GoldMine: Automatic Assertion Generation Using Data Mining and Static Analysis

GoldMine: Automatic Assertion Generation Using Data Mining and Static Analysis

Shobha Vasudevan, David Sheridan, Sanjay Patel, David Tcheng, Bill Tuohy, and Daniel Johnson. 2010. GoldMine: automatic assertion generation using data mining and static analysis. InProceedings of the Conference on Design, Automation and Test in Europe (DATE '10). European Design and Automation Association, 3001 Leuven, Belgium, Belgium, 626-629.

Summary

In this paper, the authors introduce a novel automatic assertion-generation methodology for RTL designs in which they strive to leverage the use of data mining techniques and static analysis to create insightful assertions. In comparison to traditional, handcrafting assertion generation techniques, in which engineers first manually deduce the assertions and then simulate the design, this approach runs a great amount of random simulation first in order to acquire enough simulation trace of the design. The data, along with/without the constraints analyzed by the static analyzer, is then fed into the data miner, in which the supervised, decision tree based learning algorithm is employed, to construct the propositional and temporal understanding of the design. Because of the incomplete nature of these steps, spurious assertions can be generated. Thus, the authors use formal verification tools the check the validity of the collected knowledge, and feedback the counterexamples to the miner as learnt constraints. Finally, human judgments which rank the assertions into four levels are also fed back to the miner for it to refinement the result accordingly. Besides, they demonstrate the effects brought by the evolutions of the underlying algorithm. The combined results seem to be very promising, even in comparison to commercial directed-random-simulation tools.

Comments

The idea seems simple but effective. Because of the logical nature of the designs, there exist patterns in signal interactions. Using data mining technique can not only explore the intended local implications, but also capture the unintended global behavioral correlations, which are hard to find in modularized designs. According to their experimental results, in a few cases, the assertions can astonishingly capture temporal relationships that are more than 6 logic-level deep in the design.

However, several basic assumptions and demonstrations, in my opinion, look either trivial or problematic. Let’s talk about the trivial parts first (mainly in the Case Study section):

(1)   The need for random generation is trivial. Since the authors employs data mining techniques, a great amount of data is undoubtedly necessary, in order to train the miner. This step, however, is basic for a data mining process, and need not to be advertised in the paper.

(2)   The double sampling technique looks useful at the first glance. However, the authors do not provide any example to demonstrate the quality of the extra assertions found by this technique. In this case, we will think that it is natural to introduce a lot of trivial temporal assertions like “if a_wire is 1 @ (negedge clock), a_reg will also be 1 @ (next posedge clock)”

(3)   The static analyzer doesn’t look essential. The two decision trees in the demonstrative example are not much different. The only difference locates at the hit rate; however, this difference also looks problematic and will be discussed again later.

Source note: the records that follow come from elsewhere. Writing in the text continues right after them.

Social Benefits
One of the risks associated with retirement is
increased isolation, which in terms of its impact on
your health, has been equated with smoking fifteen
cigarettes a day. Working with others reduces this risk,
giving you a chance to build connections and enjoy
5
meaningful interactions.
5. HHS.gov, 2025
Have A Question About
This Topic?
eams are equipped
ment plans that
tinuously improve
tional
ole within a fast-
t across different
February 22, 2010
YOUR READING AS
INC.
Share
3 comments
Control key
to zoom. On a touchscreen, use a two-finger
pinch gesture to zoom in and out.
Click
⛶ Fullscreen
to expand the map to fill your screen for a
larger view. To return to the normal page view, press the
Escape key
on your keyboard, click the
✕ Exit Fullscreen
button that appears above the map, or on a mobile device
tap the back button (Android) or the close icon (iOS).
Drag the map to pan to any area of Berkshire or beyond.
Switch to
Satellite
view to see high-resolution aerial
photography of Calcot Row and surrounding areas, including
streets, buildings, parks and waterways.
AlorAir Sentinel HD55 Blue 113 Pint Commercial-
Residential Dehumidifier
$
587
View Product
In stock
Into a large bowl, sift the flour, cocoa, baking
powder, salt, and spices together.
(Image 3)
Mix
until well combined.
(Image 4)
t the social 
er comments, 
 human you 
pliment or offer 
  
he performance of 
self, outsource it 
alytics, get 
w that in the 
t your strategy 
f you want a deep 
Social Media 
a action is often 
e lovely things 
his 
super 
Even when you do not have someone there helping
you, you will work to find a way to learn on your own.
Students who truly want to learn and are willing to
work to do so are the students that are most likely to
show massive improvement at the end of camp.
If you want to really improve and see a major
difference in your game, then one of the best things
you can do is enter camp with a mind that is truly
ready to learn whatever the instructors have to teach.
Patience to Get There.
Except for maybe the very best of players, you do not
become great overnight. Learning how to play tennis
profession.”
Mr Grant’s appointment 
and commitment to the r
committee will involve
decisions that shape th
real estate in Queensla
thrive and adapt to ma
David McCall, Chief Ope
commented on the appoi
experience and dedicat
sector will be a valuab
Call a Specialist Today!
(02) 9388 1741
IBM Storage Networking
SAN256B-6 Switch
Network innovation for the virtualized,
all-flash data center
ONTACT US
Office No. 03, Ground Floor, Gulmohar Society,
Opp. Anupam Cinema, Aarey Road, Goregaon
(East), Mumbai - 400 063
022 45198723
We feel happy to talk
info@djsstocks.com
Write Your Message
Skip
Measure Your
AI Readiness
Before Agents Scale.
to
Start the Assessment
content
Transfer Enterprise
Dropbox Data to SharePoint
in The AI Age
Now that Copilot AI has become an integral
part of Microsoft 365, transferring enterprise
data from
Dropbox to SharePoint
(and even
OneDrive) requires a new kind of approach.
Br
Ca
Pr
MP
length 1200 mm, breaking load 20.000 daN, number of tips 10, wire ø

Let’s go to the problematic parts. Both the basic assumption of this approach and the experimental results do not seem very much correct to me:

(1)   I think that the basic idea that generating the assertions based on the designs behavior is incorrect. If we want to generate tests to validate a DUV (noting that the correctness of the DUV’s behaviors is still unknown), how can we generate assertions based on the DUV’s behavior?

(2)   How do they apply the formal verification on explored assertions? Do they have a golden spec of the design?

(3)   In the demonstrative example, why would the assertion A2 fail to pass the formal verification? The signal int.L1_hit looks equivalent to int.has_dreg in Fig. 2.

(4)   In Case Study, why the number of assertions grows rapidly after the authors add the static analysis to the algorithm? It seems like that the solution space should become smaller because the static analysis results serve as constraints to the space.

There are several other shortcomings of this paper:

(1)   The editing is not done carefully. While the contents of the paper is easy to understand, there exist several typos and thus make the paper less convincing.

(2)   This paper is only 4-page long

Unfortunately, due to the space limit, the authors do not elaborate these parts.

Discussion Points

(1)   The double sampling technique looks useful at the first glance. However, the authors do not provide any example to demonstrate the quality of the extra assertions found by this technique. In this case, we will think that it is natural for this technique to introduce a lot of trivial temporal assertions like “if a_wire is 1 @ (negedge clock), a_reg will also be 1 @ (next posedge clock).” What kind of useful assertions can be found only be double sampling?

(2)   If we want to generate tests to validate a DUV (noting that the correctness of the DUV’s behaviors is still unknown), how can we generate assertions based on the DUV’s behavior?

(3)   In Case Study, why the number of assertions grows rapidly after the authors add the static analysis to the algorithm? It seems like that the solution space should become smaller because the static analysis results serve as constraints to the space.

(4)   Data mining is very time consuming. How well can this approach scale?